Universal kernel bypass for IO? Does it imply every userspace program should know how to communicate with every kind of IO device? No block layer? What about memory and caching?
That's not a bad idea. You'll need some sort of mechanism to make sure they don't step on each other's toes, but otherwise it's a sound concept, not unlike MS-DOS.
It seems some highest-performant enterprise solutions consider the MS-DOS way as well.

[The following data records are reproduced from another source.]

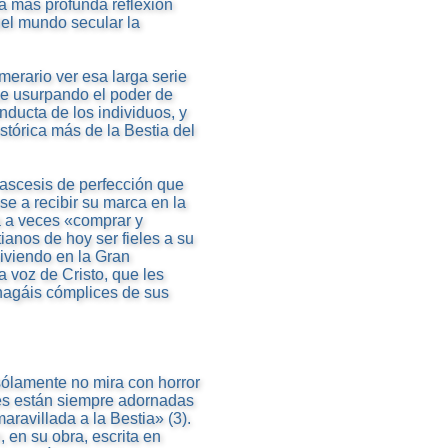
la más profunda reflexión
del mundo secular la
emerario ver esa larga serie
que usurpando el poder de
nducta de los individuos, y
tórica más de la Bestia del
 ascesis de perfección que
e a recibir su marca en la
a a veces «comprar y
anos de hoy ser fieles a su
viviendo en la Gran
a voz de Cristo, que les
 hagáis cómplices de sus
ólamente no mira con horror
les están siempre adornadas
aravillada a la Bestia» (3).
, en su obra, escrita en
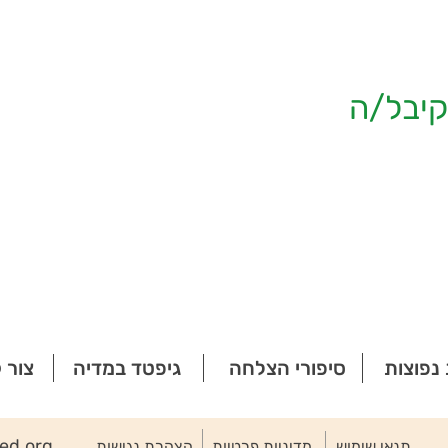
יבל/ה
נפוצות
סיפורי הצלחה
גיפטד במדיה
צור 
ted.org
תנאי שימוש
מדיניות פרטיות
הצהרת נגישות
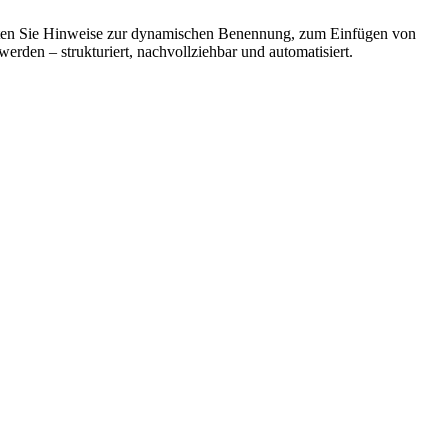
halten Sie Hinweise zur dynamischen Benennung, zum Einfügen von
werden – strukturiert, nachvollziehbar und automatisiert.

"The Coherent Accelerator Processor Interface (CAPI) is a general term for the infrastructure that provides high throughput and low latency path to the flash storage connected to the IBM POWER 8+ System. CAPI accelerator card is attached coherently as a peer to the Power8+ processor. This removes the overhead and complexity of the IO subsystem and allows the accelerator to operate as part of an application. In this paper, we present the results of experiments on IBM FlashSystem900 (FS900) with CAPI accelerator card using the "CAPI-Flash IBM Data Engine for NoSQL Software" Library. This library provides the application, a direct access to the underlying flash storage through user space APIs, to manage and access the data in flash. This offloads kernel IO driver functionality to dedicated CAPI FPGA accelerator hardware. The results indicate that FS900 & CAPI, together with the metadata cache in RAM, delivers the highest IO/s and OP/s for read operations. This was higher than just using RAM, along with utilizing lesser CPU resources."

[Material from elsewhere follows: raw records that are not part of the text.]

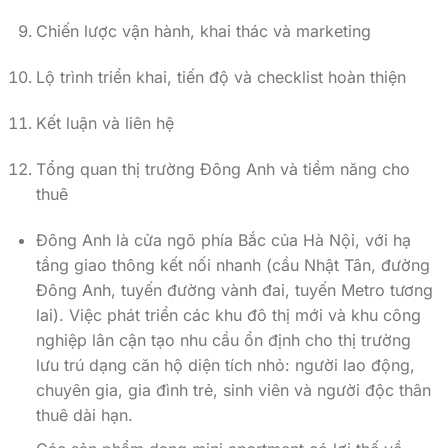
Chiến lược vận hành, khai thác và marketing
Lộ trình triển khai, tiến độ và checklist hoàn thiện
Kết luận và liên hệ
Tổng quan thị trường Đông Anh và tiềm năng cho
thuê
Đông Anh là cửa ngõ phía Bắc của Hà Nội, với hạ
tầng giao thông kết nối nhanh (cầu Nhật Tân, đường
Đông Anh, tuyến đường vành đai, tuyến Metro tương
lai). Việc phát triển các khu đô thị mới và khu công
nghiệp lân cận tạo nhu cầu ổn định cho thị trường
lưu trú dạng căn hộ diện tích nhỏ: người lao động,
chuyên gia, gia đình trẻ, sinh viên và người độc thân
thuê dài hạn.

OTOH, "As one step toward building high performance NVM systems, we explore the potential dependencies between system call performance and major hardware components (e.g., CPU, memory, storage) under typical user cases (e.g., software compilation, installation, web browser, office suite) in this paper. We find that there is a strong dependency between the system call performance and the CPU architecture. On the other hand, the type of persistent storage plays a less important role in affecting the performance."